South Korea has repeatedly drawn international criticism for the practice of eating dog meat.
However, according to a 2023 survey, 93% of South Koreans had no intention of eating it in the future.
When asked if they’d consumed dog meat in the past year, almost 95% of respondents said they had not.
This week, 208 South Korean MPs voted in favour of a bill to “end the breeding, slaughter, and distribution of dogs” for meat.
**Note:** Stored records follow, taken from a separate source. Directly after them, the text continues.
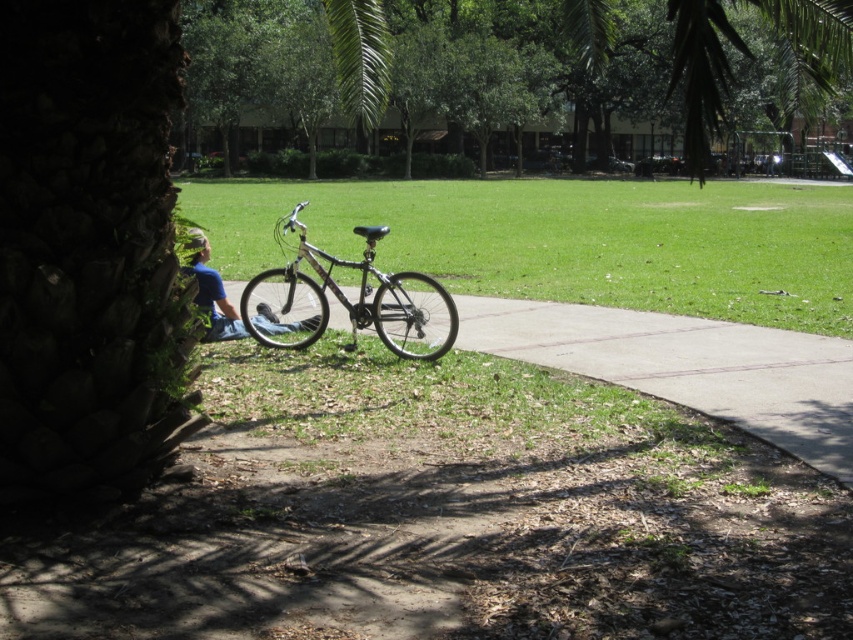
Does point (785, 324) lie in front of point (308, 336)?

No, it is behind (308, 336).

Is green grass at center shorter than silver metallic bicycle at center?

No.

Is point (595, 211) positioned after point (248, 308)?

Yes, point (595, 211) is farther from viewer.

The image size is (853, 640). I want to click on green grass at center, so click(567, 241).

You are a GUI agent. You are given a task and a screenshot of the screen. Output one action in this format:
    pyautogui.click(x=<x>, y=<y>)
    Task: Click on the green leafy tree at upper center
    
    Given the screenshot: What is the action you would take?
    pyautogui.click(x=701, y=72)

I want to click on green leafy tree at upper center, so click(701, 72).

Where is `green leafy tree at upper center`? The width and height of the screenshot is (853, 640). green leafy tree at upper center is located at coordinates (701, 72).

Based on the photo, does green grass at center have a lesser width compared to gray concrete pavement at center?

In fact, green grass at center might be wider than gray concrete pavement at center.

Who is more distant from viewer, [582,256] or [810,369]?

Positioned behind is point [582,256].

Image resolution: width=853 pixels, height=640 pixels. In order to click on green grass at center in this screenshot , I will do pyautogui.click(x=567, y=241).

At what (x,y) coordinates should I click in order to perform the action: click on green grass at center. Please return your answer as a coordinate pair (x, y). The width and height of the screenshot is (853, 640). Looking at the image, I should click on (567, 241).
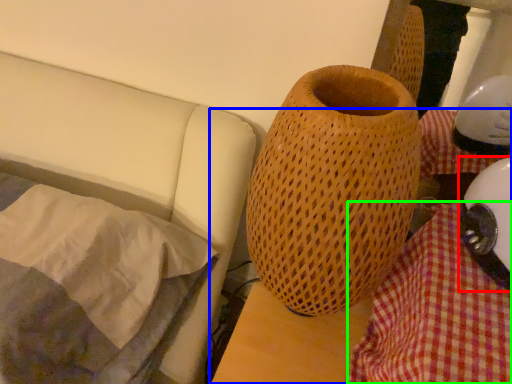
Question: Which object is positioned farthest from helmet (highlighted by a red box)? Select from table (highlighted by a blue box) and blanket (highlighted by a green box).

Two MPs abstained (didn’t vote).
While the act of eating dog meat won’t be illegal, the law outlines plans to “end the consumption of dog meat” in South Korea.
The reform also means it will become illegal to sell or trade dogs for human consumption.
President Yoon Suk Yeol – a vocal supporter of the ban – will now need to approve the laws, which will come into effect after six months.
Dog breeding farmers and restaurants serving dog meat will then have three years (until 2027) to phase out the practice.
Anyone found in breach of the laws faces fines of up to $AU34,000 or three years imprisonment.
Humane Society International has welcomed the decision to outlaw the “cruel” practice.
The group’s executive director JungAh Chae said “Most Korean citizens reject eating dogs and want to see this suffering consigned to the history books”.
Some farmers have told media outlets they will rally against the change and mount a legal challenge in the Constitutional Court of Korea.